Text to read:

──────────────────────────────

By facilitating cross-border analytics without impacting data residency, MPC helps companies navigate the extraterritorial impact of the GDPR and allows collaboration with firms operating in jurisdictions with pending adequacy decisions from the European Commission.

Conclusion

Decentralized analytics are integral to unlocking information flows that can support innovation and widen global economic activity on data.

This capacity is key to addressing the threat of data localization, which could (1) restrict data flows that are necessary for international trade and cooperation, and (2) burden companies with the cost and the increased security vulnerabilities of duplicating their data infrastructure in multiple jurisdictions.

The CJEU and the EDPB assert that the validity of SCCs and BCRs will depend on whether a supplementary measure is instituted to bring up the level of data protection of the transfer to EU legal standards.

The EDPB Supplementary Guidance suggests that MPC can be an effective technical safeguard in cross-border transfers involving multiple parties to ensure a level of privacy required in the post-Schrems II era.

In line with the EDPB’s recommendations, institutions should implement privacy-enhancing technologies as a data firewall in case there is any ambiguity or political uncertainty in the recipient jurisdiction’s policies on government access to data. Alongside SCCs and BCRs, privacy-enhancing technologies should be systemically built into the processing mechanisms to protect data from unnecessary exposure.

──────────────────────────────

Tasks for this exercise:
1. Summarize the text on MPC and cross-border data transfers in two sentences.
2. Rewrite part of the text on MPC and cross-border data transfers, starting at the words "The EDPB Supplementary" and stopping after "from unnecessary exposure.". Swap "privacy-enhancing technologies" for "privacy-preserving technologies" throughout that part.

──────────────────────────────

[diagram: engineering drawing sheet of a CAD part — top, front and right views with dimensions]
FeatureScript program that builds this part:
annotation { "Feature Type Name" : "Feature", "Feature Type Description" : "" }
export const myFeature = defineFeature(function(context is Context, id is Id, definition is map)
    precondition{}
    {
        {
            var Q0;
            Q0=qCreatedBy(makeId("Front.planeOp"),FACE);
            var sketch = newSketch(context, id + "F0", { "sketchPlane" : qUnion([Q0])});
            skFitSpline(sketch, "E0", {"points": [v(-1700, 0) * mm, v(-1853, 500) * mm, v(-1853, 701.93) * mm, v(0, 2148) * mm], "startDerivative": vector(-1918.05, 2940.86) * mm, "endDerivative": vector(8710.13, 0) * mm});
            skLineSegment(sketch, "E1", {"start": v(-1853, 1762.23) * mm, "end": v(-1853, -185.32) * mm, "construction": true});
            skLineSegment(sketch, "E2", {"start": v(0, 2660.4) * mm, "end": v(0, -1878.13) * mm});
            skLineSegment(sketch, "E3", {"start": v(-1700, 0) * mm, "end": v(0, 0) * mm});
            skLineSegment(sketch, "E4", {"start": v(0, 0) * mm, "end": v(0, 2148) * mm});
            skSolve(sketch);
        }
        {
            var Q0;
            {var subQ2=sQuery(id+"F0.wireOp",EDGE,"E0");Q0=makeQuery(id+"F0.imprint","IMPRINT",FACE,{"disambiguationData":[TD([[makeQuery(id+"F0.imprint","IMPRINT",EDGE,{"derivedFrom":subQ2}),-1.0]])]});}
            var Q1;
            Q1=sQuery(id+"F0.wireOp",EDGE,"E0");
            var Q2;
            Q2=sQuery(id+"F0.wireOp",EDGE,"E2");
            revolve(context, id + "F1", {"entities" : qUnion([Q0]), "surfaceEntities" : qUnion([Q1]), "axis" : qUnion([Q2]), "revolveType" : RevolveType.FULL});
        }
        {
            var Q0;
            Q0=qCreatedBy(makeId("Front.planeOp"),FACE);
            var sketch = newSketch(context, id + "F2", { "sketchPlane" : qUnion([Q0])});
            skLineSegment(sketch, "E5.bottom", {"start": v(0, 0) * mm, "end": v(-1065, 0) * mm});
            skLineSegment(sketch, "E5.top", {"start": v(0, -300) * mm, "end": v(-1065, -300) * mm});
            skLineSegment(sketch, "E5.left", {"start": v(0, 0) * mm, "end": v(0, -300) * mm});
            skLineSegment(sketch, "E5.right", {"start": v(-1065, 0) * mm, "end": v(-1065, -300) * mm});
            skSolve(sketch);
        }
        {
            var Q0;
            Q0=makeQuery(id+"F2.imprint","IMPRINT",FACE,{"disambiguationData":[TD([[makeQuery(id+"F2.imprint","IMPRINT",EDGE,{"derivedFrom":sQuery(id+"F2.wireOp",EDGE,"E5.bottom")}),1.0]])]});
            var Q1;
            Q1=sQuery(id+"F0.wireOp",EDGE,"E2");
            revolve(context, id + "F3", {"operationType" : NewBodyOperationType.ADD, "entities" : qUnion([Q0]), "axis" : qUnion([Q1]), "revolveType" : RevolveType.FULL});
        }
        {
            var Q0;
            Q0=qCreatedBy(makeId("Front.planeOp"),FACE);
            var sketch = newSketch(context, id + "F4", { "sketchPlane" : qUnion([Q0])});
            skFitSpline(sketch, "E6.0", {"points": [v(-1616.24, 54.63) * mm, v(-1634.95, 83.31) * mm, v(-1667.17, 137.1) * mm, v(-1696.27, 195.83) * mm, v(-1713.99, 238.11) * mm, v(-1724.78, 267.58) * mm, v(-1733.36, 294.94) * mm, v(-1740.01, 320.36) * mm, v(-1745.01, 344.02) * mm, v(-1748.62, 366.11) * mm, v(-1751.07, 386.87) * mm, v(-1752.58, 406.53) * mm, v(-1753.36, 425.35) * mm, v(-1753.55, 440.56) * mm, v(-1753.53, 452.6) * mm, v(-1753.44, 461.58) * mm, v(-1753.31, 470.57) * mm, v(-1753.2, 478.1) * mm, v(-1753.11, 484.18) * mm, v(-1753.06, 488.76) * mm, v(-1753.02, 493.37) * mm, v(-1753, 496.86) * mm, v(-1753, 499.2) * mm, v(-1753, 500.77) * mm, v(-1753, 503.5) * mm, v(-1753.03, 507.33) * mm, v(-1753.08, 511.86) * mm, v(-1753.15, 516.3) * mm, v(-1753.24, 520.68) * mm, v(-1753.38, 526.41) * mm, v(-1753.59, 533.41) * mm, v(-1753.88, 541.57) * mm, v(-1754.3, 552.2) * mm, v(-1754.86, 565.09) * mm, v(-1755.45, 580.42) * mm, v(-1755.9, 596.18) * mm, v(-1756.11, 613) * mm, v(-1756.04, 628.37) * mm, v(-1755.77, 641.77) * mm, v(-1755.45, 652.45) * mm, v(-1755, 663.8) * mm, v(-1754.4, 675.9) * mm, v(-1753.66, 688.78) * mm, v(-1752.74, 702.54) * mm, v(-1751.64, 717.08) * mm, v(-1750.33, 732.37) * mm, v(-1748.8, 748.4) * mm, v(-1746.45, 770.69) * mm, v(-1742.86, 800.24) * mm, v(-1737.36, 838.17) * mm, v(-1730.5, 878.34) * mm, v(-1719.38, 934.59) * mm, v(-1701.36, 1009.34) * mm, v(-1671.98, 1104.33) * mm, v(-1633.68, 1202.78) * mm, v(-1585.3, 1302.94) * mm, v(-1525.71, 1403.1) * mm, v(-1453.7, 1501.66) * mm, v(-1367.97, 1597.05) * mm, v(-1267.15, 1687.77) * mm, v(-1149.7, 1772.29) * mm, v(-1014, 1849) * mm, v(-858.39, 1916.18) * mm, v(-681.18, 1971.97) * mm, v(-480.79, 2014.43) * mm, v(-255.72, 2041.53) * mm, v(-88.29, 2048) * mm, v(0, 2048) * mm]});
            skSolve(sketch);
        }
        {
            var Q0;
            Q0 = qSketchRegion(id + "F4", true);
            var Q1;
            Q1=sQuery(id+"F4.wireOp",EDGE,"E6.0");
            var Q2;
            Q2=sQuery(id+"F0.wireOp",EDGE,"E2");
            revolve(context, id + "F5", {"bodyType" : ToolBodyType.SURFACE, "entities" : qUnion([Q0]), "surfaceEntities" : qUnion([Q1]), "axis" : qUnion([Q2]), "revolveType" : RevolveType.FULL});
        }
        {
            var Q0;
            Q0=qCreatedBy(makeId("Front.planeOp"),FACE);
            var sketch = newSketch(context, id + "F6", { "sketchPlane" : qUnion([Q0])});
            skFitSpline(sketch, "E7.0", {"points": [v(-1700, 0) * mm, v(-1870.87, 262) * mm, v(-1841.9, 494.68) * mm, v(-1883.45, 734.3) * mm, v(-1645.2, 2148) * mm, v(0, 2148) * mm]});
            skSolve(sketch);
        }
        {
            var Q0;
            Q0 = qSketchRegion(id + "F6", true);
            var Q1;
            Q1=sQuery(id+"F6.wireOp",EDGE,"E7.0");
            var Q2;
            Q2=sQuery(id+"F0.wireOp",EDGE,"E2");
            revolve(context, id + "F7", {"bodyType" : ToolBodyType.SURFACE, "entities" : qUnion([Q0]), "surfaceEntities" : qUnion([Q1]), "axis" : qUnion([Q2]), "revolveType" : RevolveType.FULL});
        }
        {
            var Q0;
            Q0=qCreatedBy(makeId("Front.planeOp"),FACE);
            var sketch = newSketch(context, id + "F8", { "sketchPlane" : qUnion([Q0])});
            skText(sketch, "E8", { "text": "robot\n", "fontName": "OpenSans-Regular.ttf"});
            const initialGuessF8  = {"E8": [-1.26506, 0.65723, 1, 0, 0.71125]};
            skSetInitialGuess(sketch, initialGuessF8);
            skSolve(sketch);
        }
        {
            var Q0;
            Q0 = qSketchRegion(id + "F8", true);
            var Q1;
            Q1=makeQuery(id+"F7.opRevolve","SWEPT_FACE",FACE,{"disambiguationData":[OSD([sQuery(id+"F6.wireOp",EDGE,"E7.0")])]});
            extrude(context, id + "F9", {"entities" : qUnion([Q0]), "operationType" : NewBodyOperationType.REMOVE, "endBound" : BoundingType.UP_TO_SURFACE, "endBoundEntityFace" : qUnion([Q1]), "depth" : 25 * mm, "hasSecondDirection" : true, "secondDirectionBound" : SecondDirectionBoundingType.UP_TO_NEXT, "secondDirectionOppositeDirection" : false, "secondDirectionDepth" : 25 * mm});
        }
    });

──────────────────────────────

Solutions per task:
1. MPC enables cross-border analytics without affecting data residency, and decentralized analytics help counter data localization, which could restrict data flows needed for trade and cooperation and burden companies with costly, less secure duplicated infrastructure. The CJEU and the EDPB tie the validity of SCCs and BCRs to supplementary measures, EDPB guidance names MPC as an effective technical safeguard, and institutions should build privacy-enhancing technologies into their processing alongside SCCs and BCRs.

2.
The EDPB Supplementary Guidance suggests that MPC can be an effective technical safeguard in cross-border transfers involving multiple parties to ensure a level of privacy required in the post-Schrems II era.

In line with the EDPB’s recommendations, institutions should implement privacy-preserving technologies as a data firewall in case there is any ambiguity or political uncertainty in the recipient jurisdiction’s policies on government access to data. Alongside SCCs and BCRs, privacy-preserving technologies should be systemically built into the processing mechanisms to protect data from unnecessary exposure.